* **Work to be completed**
In the game description below, list each thing the concept art is named as showing the team where to place.

* **Page**
The first game created in our very own Direct X 11 game engine. Link to game play video.
Yeah so, obviously we could not come to an agreement on one name. Both just tingled joy in all of us! After a couple of meetings we at least came to an agreement to make a cute game with fun and happy colors, but once the player starts the game the happyness is wiped away and replaced by bitterness by dark lighting and sad soundeffects.
The game is about a traveling austronout that was supposed to deliver supplise but as he gets closer to his detination, Mars, no one responds to his landing request.
The ship he was on haywires and crashes at the corner of the colonie and an important part of the ship is thrown into the city for the austronout to retrive. He soon notices upon crawling out of his ship that no one is around to help, and the darkness begins to crawl under the poor astronaut's skin. Soon, a tiny flying creature extracting a bright light makes its way to greet our traveler. With the help of this new friend, our traveler can make his way through the darkness, scaring away the creatures of the shadows and solving the puzzles an uninhabited town may present.
In short, as the player, you use the mouse to move around your light friend. The light friend, that we have chosen to call Lux, can make its way through windows and over fences that the player can not. Lux also scares away monsters, making them move away from the light. This can be used to make monsters walk on top of pressure plates, opening doors and gates. The player plays as the astronaut, walking around in an orderly fashion with W,A,S,D. Our traveler is scared of the dark, meaning Lux needs to be a set range of him for him not to be scared and slowly be suffocated by fear. He does not die from the absence of light, but his movement speed starts to slow down, and at last, he can't move until Lux is back at his side. If a monster were to get to the player, he dies instantly. There are no checkpoints, but the level is short enough to be passed in about ten minutes if the player does not get stuck on any of the puzzles for too long. At the end of the level, the player may find the core. The core is the key to fixing the ship and getting away from this planet as fast as possible. Luckily the astronaut has not only gone through years of education to travel space but also has a degree as a mechanic!
Sure, not the most ascetically pleasing level of concept art ever made in the history of the earth, but it does what it should! This piece of messy lines in different colors gave the team a uniform mental image of the size of things as well as where to place things like pressure plates, doors, the puzzle areas, floor levels and monsters among other fun stuff. Some of the mechanics in this drawing had to be scrapped or replaced with methods already developed earlier in the process as time ran out. The player makes their way through the level with start at the big zero at the lower left by the little spaceship!

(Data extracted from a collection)
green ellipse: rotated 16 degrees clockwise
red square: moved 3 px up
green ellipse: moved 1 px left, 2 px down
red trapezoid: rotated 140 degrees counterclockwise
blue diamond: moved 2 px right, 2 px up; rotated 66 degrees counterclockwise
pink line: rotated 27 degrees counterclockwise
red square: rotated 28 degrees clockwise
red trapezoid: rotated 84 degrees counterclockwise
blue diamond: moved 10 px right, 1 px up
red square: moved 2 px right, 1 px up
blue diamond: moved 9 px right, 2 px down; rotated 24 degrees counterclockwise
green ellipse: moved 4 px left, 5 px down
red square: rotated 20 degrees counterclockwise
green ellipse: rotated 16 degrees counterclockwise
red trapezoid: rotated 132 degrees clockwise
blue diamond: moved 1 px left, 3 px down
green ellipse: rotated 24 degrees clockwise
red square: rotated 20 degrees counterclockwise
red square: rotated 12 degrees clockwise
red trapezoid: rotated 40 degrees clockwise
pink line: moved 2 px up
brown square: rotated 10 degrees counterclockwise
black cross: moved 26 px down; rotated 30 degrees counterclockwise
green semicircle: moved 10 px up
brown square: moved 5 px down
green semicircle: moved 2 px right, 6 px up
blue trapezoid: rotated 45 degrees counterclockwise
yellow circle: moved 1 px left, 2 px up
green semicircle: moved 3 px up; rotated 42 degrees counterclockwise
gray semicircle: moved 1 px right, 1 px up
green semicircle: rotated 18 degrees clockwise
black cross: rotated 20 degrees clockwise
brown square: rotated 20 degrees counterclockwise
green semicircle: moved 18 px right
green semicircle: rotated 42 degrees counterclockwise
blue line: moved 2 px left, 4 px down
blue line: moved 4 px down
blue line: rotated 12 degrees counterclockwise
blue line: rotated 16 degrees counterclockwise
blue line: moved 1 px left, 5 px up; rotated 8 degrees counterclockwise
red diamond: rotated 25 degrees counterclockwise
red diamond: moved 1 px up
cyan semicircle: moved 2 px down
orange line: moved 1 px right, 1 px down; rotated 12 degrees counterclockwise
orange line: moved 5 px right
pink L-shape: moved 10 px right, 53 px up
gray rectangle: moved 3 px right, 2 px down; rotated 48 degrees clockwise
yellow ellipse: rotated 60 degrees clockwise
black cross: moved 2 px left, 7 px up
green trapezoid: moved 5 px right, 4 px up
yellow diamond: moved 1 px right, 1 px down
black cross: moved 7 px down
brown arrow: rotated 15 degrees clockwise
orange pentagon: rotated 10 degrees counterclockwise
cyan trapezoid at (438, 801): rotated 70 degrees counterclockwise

* **Exercise answer**
Pressure plates, doors, the puzzle areas, floor levels, monsters